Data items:
• • • • • • •
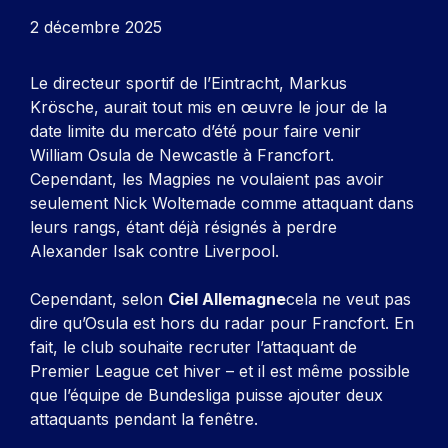
2 décembre 2025
Le directeur sportif de l’Eintracht, Markus
Krösche, aurait tout mis en œuvre le jour de la
date limite du mercato d’été pour faire venir
William Osula de Newcastle à Francfort.
Cependant, les Magpies ne voulaient pas avoir
seulement Nick Woltemade comme attaquant dans
leurs rangs, étant déjà résignés à perdre
Alexander Isak contre Liverpool.
Cependant, selon
Ciel Allemagne
cela ne veut pas
dire qu’Osula est hors du radar pour Francfort. En
fait, le club souhaite recruter l’attaquant de
Premier League cet hiver – et il est même possible
que l’équipe de Bundesliga puisse ajouter deux
attaquants pendant la fenêtre.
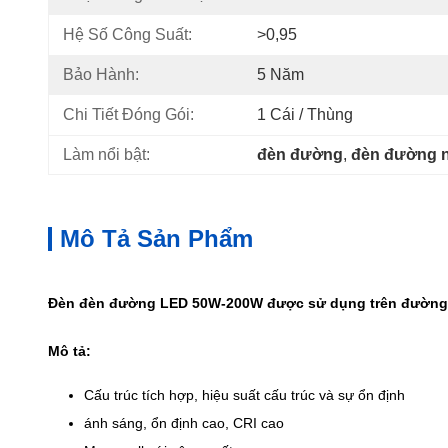
Hệ Số Công Suất:
>0,95
Bảo Hành:
5 Năm
Chi Tiết Đóng Gói:
1 Cái / Thùng
Làm nổi bật:
đèn đường
, 
đèn đường n
Mô Tả Sản Phẩm
Đèn đèn đường LED 50W-200W được sử dụng trên đường 
Mô tả:
Cấu trúc tích hợp, hiệu suất cấu trúc và sự ổn định
ánh sáng, ổn định cao, CRI cao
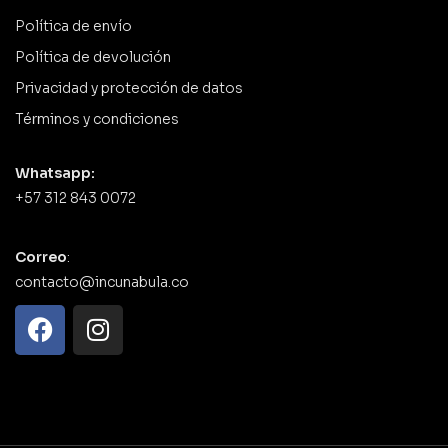
Política de envío
Política de devolución
Privacidad y protección de datos
Términos y condiciones
Whatsapp:
+57 312 843 0072
Correo
:
contacto@incunabula.co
• • • • • • •
◆ Problem requirements ◆
Return the lines running from the one that contains "Política de envío" through the end of the data items, both ends included, without altering anything in them.

◆ Finished task ◆
Política de envío
Política de devolución
Privacidad y protección de datos
Términos y condiciones
Whatsapp:
+57 312 843 0072
Correo
:
contacto@incunabula.co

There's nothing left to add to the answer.